In the entries that follow, the line with "Um die Bewegung" opens the range and the line with "durch Einwirkung äußerer" closes it; repeat that range exactly, both lines included.

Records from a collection

*** Begin section ***

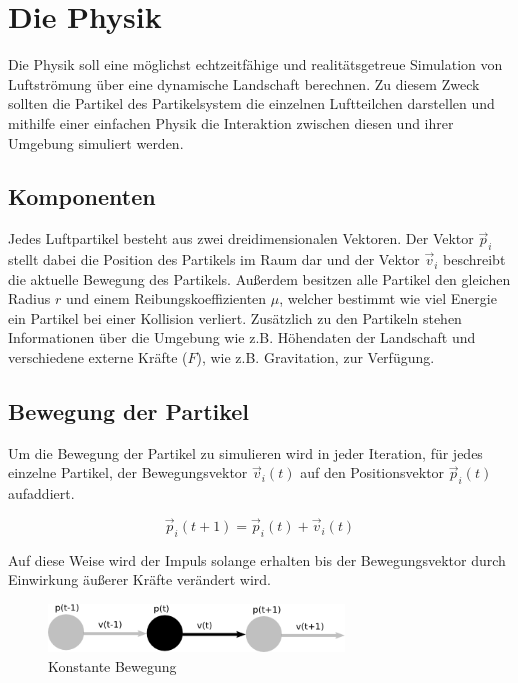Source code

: \section{Die Physik}
\begin{Spacing}{\mylinespace}
    Die Physik soll eine möglichst echtzeitfähige und
    realitätsgetreue Simulation von Luftströmung über eine dynamische Landschaft berechnen.
    Zu diesem Zweck sollten die Partikel des Partikelsystem die einzelnen
    Luftteilchen darstellen und mithilfe einer einfachen Physik
    die Interaktion zwischen diesen und ihrer Umgebung simuliert werden.
    \subsection{Komponenten}
        Jedes Luftpartikel besteht aus zwei dreidimensionalen Vektoren.
        Der Vektor $\vec{p}_{i}$ stellt dabei die Position des Partikels im
        Raum dar und der Vektor $\vec{v}_{i}$ beschreibt die aktuelle Bewegung des Partikels.
        Außerdem besitzen alle Partikel den gleichen Radius $r$ und einem
        Reibungskoeffizienten $\mu$, welcher bestimmt wie viel Energie ein Partikel
        bei einer Kollision verliert.
        Zusätzlich zu den Partikeln stehen Informationen über die Umgebung
        wie z.B. Höhendaten der Landschaft und verschiedene externe
        Kräfte ($F$), wie z.B. Gravitation, zur Verfügung.



    \subsection{Bewegung der Partikel}
        Um die Bewegung der Partikel zu simulieren wird in jeder Iteration,
        für jedes einzelne Partikel, der Bewegungsvektor $\vec{v}_{i}(t)$
        auf den Positionsvektor $ \vec{p}_{i}(t)$ aufaddiert.

        \[ \vec{p}_{i}(t+1) = \vec{p}_{i}(t) + \vec{v}_{i}(t) \]

        Auf diese Weise wird der Impuls solange erhalten bis der Bewegungsvektor
        durch Einwirkung äußerer Kräfte verändert wird.

        \begin{figure}[h!]
			\centering
			\vspace*{30px}
			\includegraphics[width=0.7\textwidth]{graphics/Phys_bew0.png}
			\caption{Konstante Bewegung}
			\label{fig:BewegungPartikel}
		\end{figure}


\end{Spacing}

*** End section ***

Exercise response:
        Um die Bewegung der Partikel zu simulieren wird in jeder Iteration,
        für jedes einzelne Partikel, der Bewegungsvektor $\vec{v}_{i}(t)$
        auf den Positionsvektor $ \vec{p}_{i}(t)$ aufaddiert.

        \[ \vec{p}_{i}(t+1) = \vec{p}_{i}(t) + \vec{v}_{i}(t) \]

        Auf diese Weise wird der Impuls solange erhalten bis der Bewegungsvektor
        durch Einwirkung äußerer Kräfte verändert wird.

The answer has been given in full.